To enable NeMo Retriever OCR using Helm, we need to set the nv-ingest.nemoretriever-ocr.deployed=true and nv-ingest.envVars.OCR_MODEL_NAME="scene_text_ensemble".

Update the deployment to enable NeMo Retriever OCR and disable Paddle OCR for resource optimization with the following command.

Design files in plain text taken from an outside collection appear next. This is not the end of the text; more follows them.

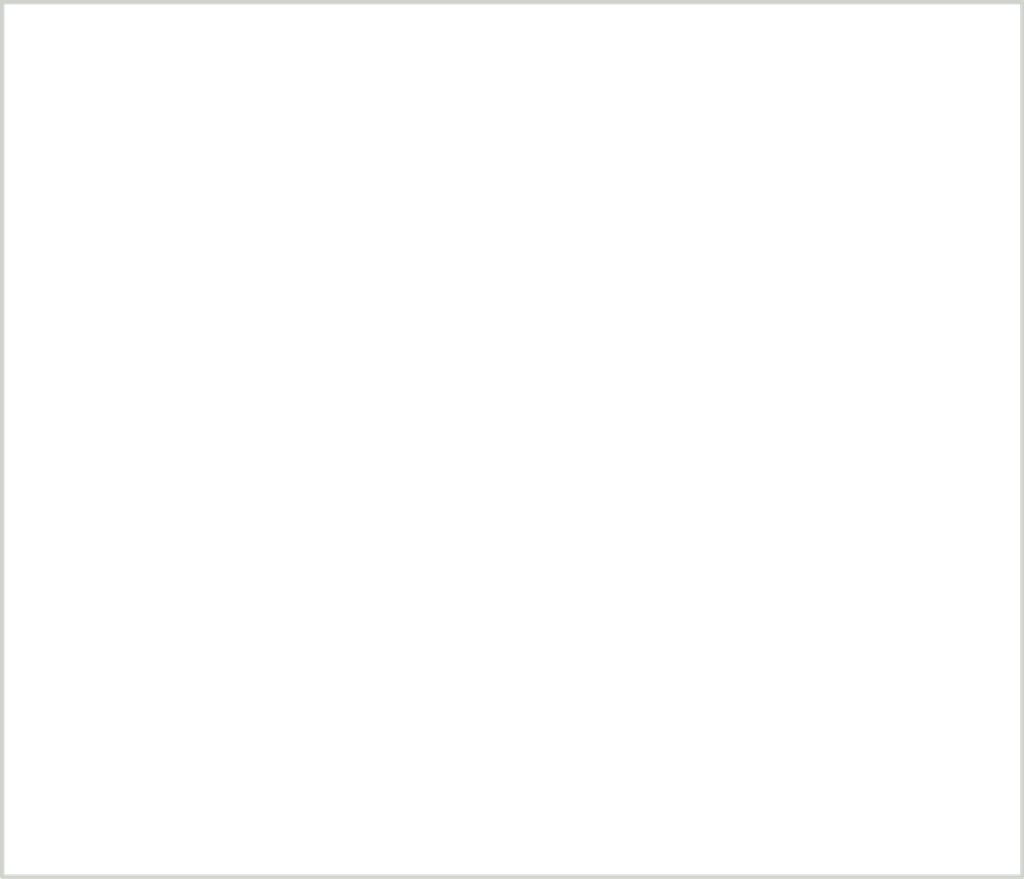
<source format=kicad_pcb>
(kicad_pcb
  (version 20231014)
  (generator "pcbnew")
  (generator_version "8.0")
  (general
    (thickness 1.6)
    (legacy_teardrops no)
  )
  (paper "A4")
  (title_block
    (title "AUX PCB #1 - Power Hub")
    (date "2026-01-12")
    (rev "A")
    (comment 1 "Bike Light Project")
    (comment 2 "Target size: 35x30mm")
  )
  (layers
    (0 "F.Cu" signal)
    (31 "B.Cu" signal)
    (32 "B.Adhes" user "B.Adhesive")
    (33 "F.Adhes" user "F.Adhesive")
    (34 "B.Paste" user)
    (35 "F.Paste" user)
    (36 "B.SilkS" user "B.Silkscreen")
    (37 "F.SilkS" user "F.Silkscreen")
    (38 "B.Mask" user)
    (39 "F.Mask" user)
    (40 "Dwgs.User" user "User.Drawings")
    (41 "Cmts.User" user "User.Comments")
    (42 "Eco1.User" user "User.Eco1")
    (43 "Eco2.User" user "User.Eco2")
    (44 "Edge.Cuts" user)
    (45 "Margin" user)
    (46 "B.CrtYd" user "B.Courtyard")
    (47 "F.CrtYd" user "F.Courtyard")
    (48 "B.Fab" user)
    (49 "F.Fab" user)
    (50 "User.1" user)
    (51 "User.2" user)
  )
  (setup
    (pad_to_mask_clearance 0)
    (allow_soldermask_bridges_in_footprints no)
    (pcbplotparams
      (layerselection 0x00010fc_ffffffff)
      (plot_on_all_layers_selection 0x0000000_00000000)
      (disableapertmacros no)
      (usegerberextensions no)
      (usegerberattributes yes)
      (usegerberadvancedattributes yes)
      (creategerberjobfile yes)
      (dashed_line_dash_ratio 12.000000)
      (dashed_line_gap_ratio 3.000000)
      (svgprecision 4)
      (plotframeref no)
      (viasonmask no)
      (mode 1)
      (useauxorigin no)
      (hpglpennumber 1)
      (hpglpenspeed 20)
      (hpglpendiameter 15.000000)
      (pdf_front_fp_property_popups yes)
      (pdf_back_fp_property_popups yes)
      (dxfpolygonmode yes)
      (dxfimperialunits yes)
      (dxfusepcbnewfont yes)
      (psnegative no)
      (psa4output no)
      (plotreference yes)
      (plotvalue yes)
      (plotfptext yes)
      (plotinvisibletext no)
      (sketchpadsonfab no)
      (subtractmaskfromsilk no)
      (outputformat 1)
      (mirror no)
      (drillshape 1)
      (scaleselection 1)
      (outputdirectory "")
    )
  )
  (net 0 "")
  (net 1 "GND")
  (net 2 "VBUS")
  (net 3 "VBAT")
  (net 4 "5V_BOOST")
  (net 5 "5V_LED")
  (net 6 "SW")
  (net 7 "FB")
  (net 8 "SW_LEFT")
  (net 9 "SW_RIGHT")
  (net 10 "SW_MODE")
  (net 11 "LED_DATA")
  (gr_rect
    (start 100 100)
    (end 135 130)
    (stroke
      (width 0.15)
      (type default)
    )
    (fill none)
    (layer "Edge.Cuts")
    (uuid "f6789012-abcd-ef12-3456-789012345678")
  )
)

</source>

# Apply to a fresh deployment (recommended to uninstall existing deployments first)
# helm uninstall rag -n rag
helm upgrade --install rag -n rag https://helm.ngc.nvidia.com/nvidia/blueprint/charts/nvidia-blueprint-rag-v2.3.0.tgz \
  --username '$oauthtoken' \
  --password "${NGC_API_KEY}" \
  --set nv-ingest.paddleocr-nim.deployed=false \
  --set nv-ingest.nemoretriever-ocr.deployed=true \
  --set nv-ingest.envVars.OCR_MODEL_NAME="scene_text_ensemble" \
  --set imagePullSecret.password=$NGC_API_KEY \
  --set ngcApiSecret.password=$NGC_API_KEY

NeMo Retriever OCR Configuration Options#

Required Environment Variables#

Variable	Description	Default	Required
`OCR_GRPC_ENDPOINT`	gRPC endpoint for OCR service	`nemoretriever-ocr:8001`	Yes (on-premises)
`OCR_HTTP_ENDPOINT`	HTTP endpoint for OCR service	`http://nemoretriever-ocr:8000/v1/infer`	Yes
`OCR_INFER_PROTOCOL`	Communication protocol	`grpc`	Yes
`OCR_MODEL_NAME`	OCR model to use	`scene_text_ensemble`	Yes

Available OCR Service Options#

The system supports two OCR service options:

NeMo Retriever OCR: Enhanced text extraction optimized for document processing
Paddle OCR: Default OCR service for general text extraction

Hardware Requirements and Support Matrix#

For detailed information about hardware requirements and supported GPUs, refer to the NeMo Retriever OCR Support Matrix.